As dificuldades para conseguir um diagnóstico e a carência de políticas públicas voltadas às chamadas doenças raras ainda são grandes desafios para o Brasil. O alerta é do dr. Salmo Raskin, membro do Departamento Científico de Genética da Sociedade Brasileira de Pediatria (SBP), que no Dia Mundial das Doenças Raras, celebrado nesta quinta-feira (28), destacou a importância desse grupo composto por mais de 8 mil patologias consideradas incomuns pela medicina, mas que afeta milhões de pessoas em todo o mundo.
Segundo o especialista, estimativas indicam que entre 6% e 8% da população brasileiras sofram com algum tipo de doença rara. "Só um subgrupo dessas doenças raras, as anomalias congênitas, atinge aproximadamente 4% de todos os nascidos vivos e segue como a segunda maior causa de mortalidade infantil no Brasil há mais de 30 anos. Mesmo assim, até hoje não temos uma política pública em funcionamento que proporcione atendimento adequado aos pacientes”, criticou.
ENTRAVES – Em janeiro de 2014, o Ministério da Saúde estabeleceu a Portaria nº 199, que institui a Política Nacional de Atenção Integral às Pessoas com Doenças Raras. Entre as medidas elencadas, constam diretrizes para atenção integral dos pacientes por meio do Sistema Único de Saúde (SUS) e a constituição de incentivos financeiros de custeio. No entanto, após mais de cinco anos desde a publicação, poucos avanços efetivos ocorreram no processo de implementação.

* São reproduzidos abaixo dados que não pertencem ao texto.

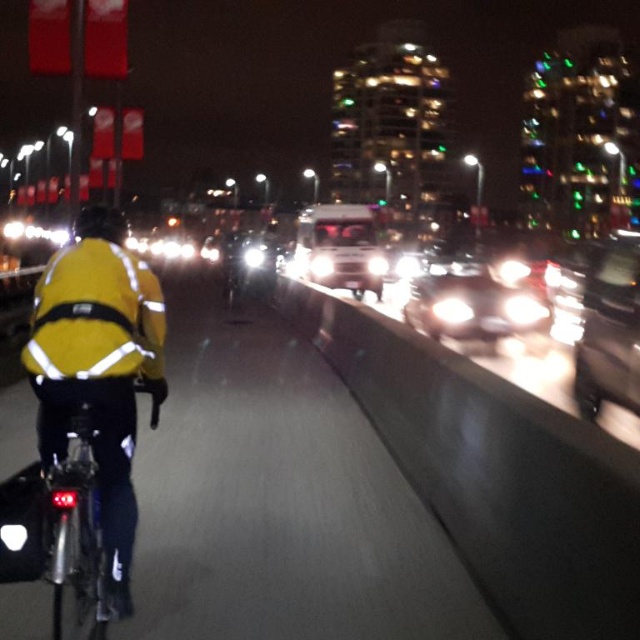
Does reflective plastic bicycle at left have a greater height compared to shiny silver sedan at center?

No, reflective plastic bicycle at left is not taller than shiny silver sedan at center.

Locate an element on the screen. The width and height of the screenshot is (640, 640). reflective plastic bicycle at left is located at coordinates (58, 531).

Is point (100, 548) closer to camera compared to point (515, 300)?

Yes, it is in front of point (515, 300).

Find the location of a particular element. reflective plastic bicycle at left is located at coordinates (58, 531).

Who is positioned more to the left, reflective plastic bicycle at left or shiny silver sedan at right?

Positioned to the left is reflective plastic bicycle at left.

Is reflective plastic bicycle at left to the right of shiny silver sedan at right from the viewer's perspective?

Incorrect, reflective plastic bicycle at left is not on the right side of shiny silver sedan at right.

Where is `reflective plastic bicycle at left`? This screenshot has height=640, width=640. reflective plastic bicycle at left is located at coordinates point(58,531).

Who is lower down, yellow reflective jacket at center or yellow reflective helmet at upper left?

Positioned lower is yellow reflective jacket at center.

The image size is (640, 640). What are the coordinates of `yellow reflective jacket at center` in the screenshot? It's located at (278, 500).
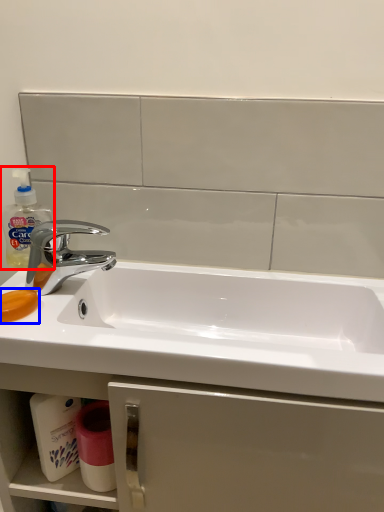
Question: Among these objects, which one is nearest to the camera, cleaning product (highlighted by a red box) or soap (highlighted by a blue box)?

Choices:
 (A) cleaning product
 (B) soap

Answer: (B)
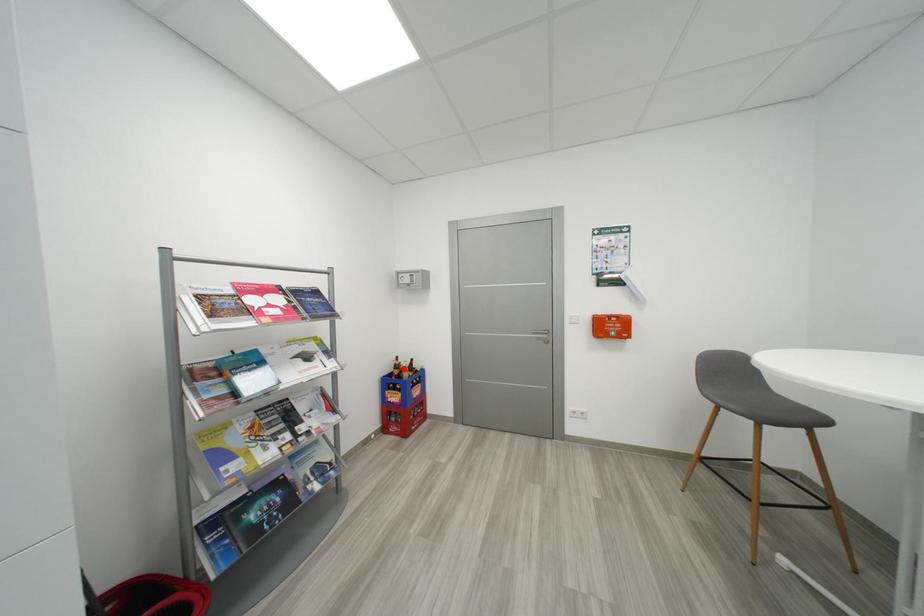
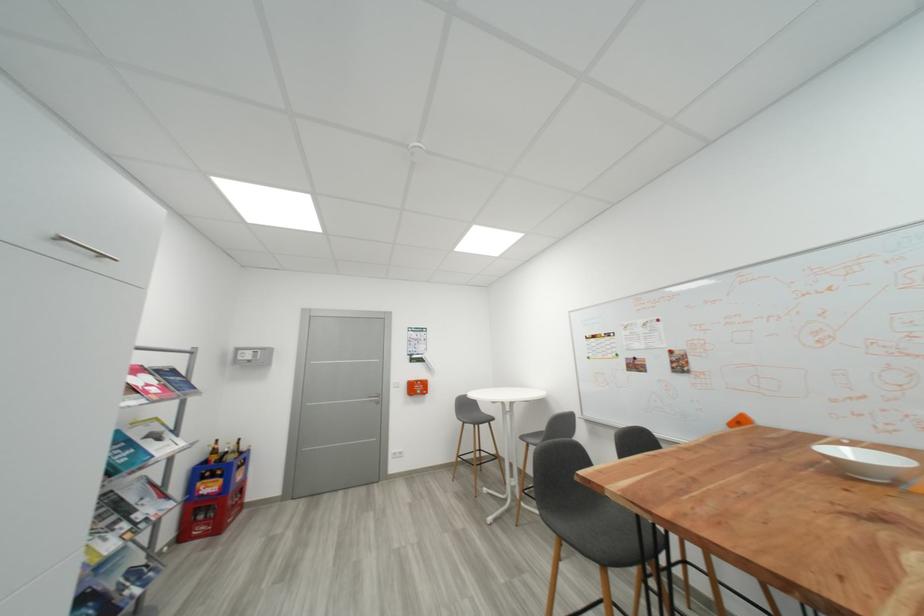
Question: I am providing you with two images of the same scene from different viewpoints. A red point is marked on the first image. Is the red point's position out of view in image 2?

Choices:
 (A) Yes
 (B) No

Answer: (B)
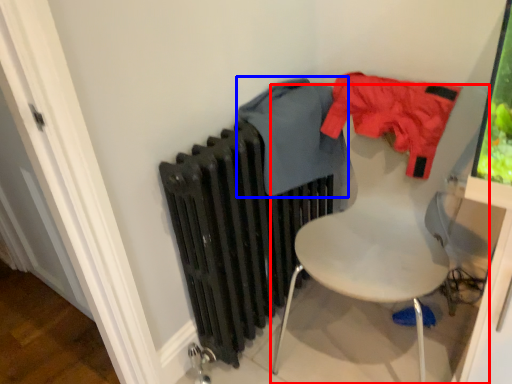
Question: Which object is closer to the camera taking this photo, chair (highlighted by a red box) or clothing (highlighted by a blue box)?

Choices:
 (A) chair
 (B) clothing

Answer: (A)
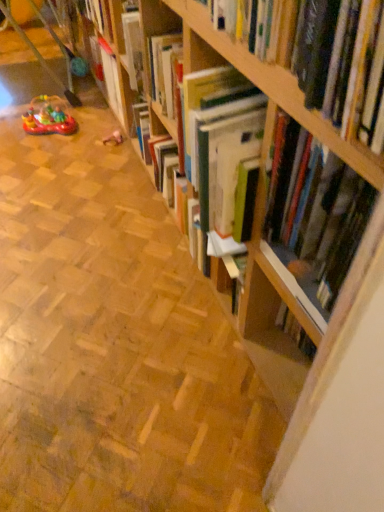
Identify the location of free spot behind wooden bookcase at upper right. Image resolution: width=384 pixels, height=512 pixels. (188, 418).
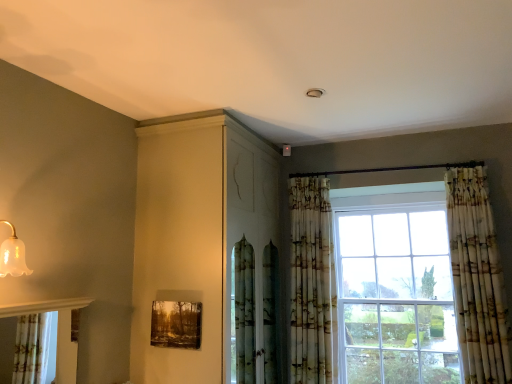
Image resolution: width=512 pixels, height=384 pixels. I want to click on matte white cabinet at upper center, so click(197, 233).

The height and width of the screenshot is (384, 512). I want to click on printed fabric curtain at center, the second curtain positioned from the right, so [311, 281].

Measure the distance between printed fabric curtain at right, which is the 2th curtain in left-to-right order, and camera.

printed fabric curtain at right, which is the 2th curtain in left-to-right order, is 8.75 feet away from camera.

Where is `matte white cabinet at upper center`? Image resolution: width=512 pixels, height=384 pixels. matte white cabinet at upper center is located at coordinates (197, 233).

Is wooden textured frame at lower center shorter than matte white cabinet at upper center?

Correct, wooden textured frame at lower center is not as tall as matte white cabinet at upper center.

Considering the positions of points (167, 337) and (206, 254), is point (167, 337) farther from camera compared to point (206, 254)?

No, (167, 337) is in front of (206, 254).

Between wooden textured frame at lower center and matte white cabinet at upper center, which one appears on the left side from the viewer's perspective?

From the viewer's perspective, wooden textured frame at lower center appears more on the left side.

Can you confirm if wooden textured frame at lower center is smaller than matte white cabinet at upper center?

Yes, wooden textured frame at lower center is smaller than matte white cabinet at upper center.

Is point (245, 129) farther from camera compared to point (177, 312)?

That is True.

Which object is further away from the camera taking this photo, matte white cabinet at upper center or wooden textured frame at lower center?

wooden textured frame at lower center is more distant.

Does matte white cabinet at upper center have a smaller size compared to wooden textured frame at lower center?

No, matte white cabinet at upper center is not smaller than wooden textured frame at lower center.

From the picture: Does printed fabric curtain at center, the second curtain positioned from the right, have a lesser height compared to matte white cabinet at upper center?

Indeed, printed fabric curtain at center, the second curtain positioned from the right, has a lesser height compared to matte white cabinet at upper center.

Is printed fabric curtain at center, the 1th curtain positioned from the left, smaller than matte white cabinet at upper center?

Yes, printed fabric curtain at center, the 1th curtain positioned from the left, is smaller than matte white cabinet at upper center.

Which object is further away from the camera taking this photo, printed fabric curtain at center, the second curtain positioned from the right, or matte white cabinet at upper center?

Positioned behind is printed fabric curtain at center, the second curtain positioned from the right.

Which of these two, wooden textured frame at lower center or printed fabric curtain at center, the second curtain positioned from the right, stands taller?

With more height is printed fabric curtain at center, the second curtain positioned from the right.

“Atualmente, muitos dos pacientes com doença rara vivem por anos em condições precárias e sem a atenção de saúde adequada. Até mesmo quando existem medicamentos específicos, o acesso ao tratamento acontece apenas por meio da judicialização. Isto é, quando se consegue um diagnóstico, pois na grande maioria dos casos os pacientes passam de um especialista a outro sem chegar a uma resposta”, destaca o dr. Raskin.
Devido às peculiaridades existentes no contexto das doenças raras – cerca de 80% delas têm causas genéticas –, é imprescindível estabelecer medidas específicas para garantir uma resposta eficiente do Estado à população. Entre as ações necessárias, avalia o especialista, está a criação de centros de referência ao menos em todas as capitais do País, para garantir o acesso à atenção de saúde especializada e multiprofissional.
De acordo com o representante da SBP, são poucos os municípios que contam com médicos geneticistas capacitados no atendimento em doenças raras. Em menos de 1% das cidades existem profissionais atualizados no assunto e, consequentemente, não há tratamento disponível. Para reverter esse panorama, outra medida fundamental é a inclusão do tema como disciplina obrigatória nos cursos de Medicina.
“É uma questão de educação médica. No geral, o currículo é voltado apenas para o atendimento de doenças frequentes. Num curso de seis anos, deveria haver também uma disciplina sobre doenças raras. Apesar de serem individualmente raras, no somatório, afetam uma parcela significativa da população”, esclarece.
PEDIATRIA – A maior parte dessas patologias se manifesta ainda na infância. O pediatra tem papel fundamental nesse espectro, pois quando ele está habilitado a reconhecer precocemente a patologia, pode encaminhar o paciente a um especialista em genética. Quanto mais cedo for iniciado o tratamento, melhores serão os resultados na qualidade e expectativa de vida.
Para o dr. Salmo Raskin, nos últimos anos aconteceram enormes avanços na capacidade de diagnóstico e tratamento de doenças raras, mas o progresso não tem serventia se não for acessível a população afetada. O especialista enfatiza que negar o acesso a um medicamento pode fazer a diferença entre a vida e a morte.
“O baixo índice de incidência das doenças raras na população não pode servir como justificativa para que os pacientes deixem de receber os cuidados necessários. Além disso, quando não há políticas eficientes, o Estado também perde. A atual tendência de judicialização dos casos acaba onerando muito mais os cofres públicos do que se houvesse um acordo com as indústrias e um plano de ação consolidado”, conclui.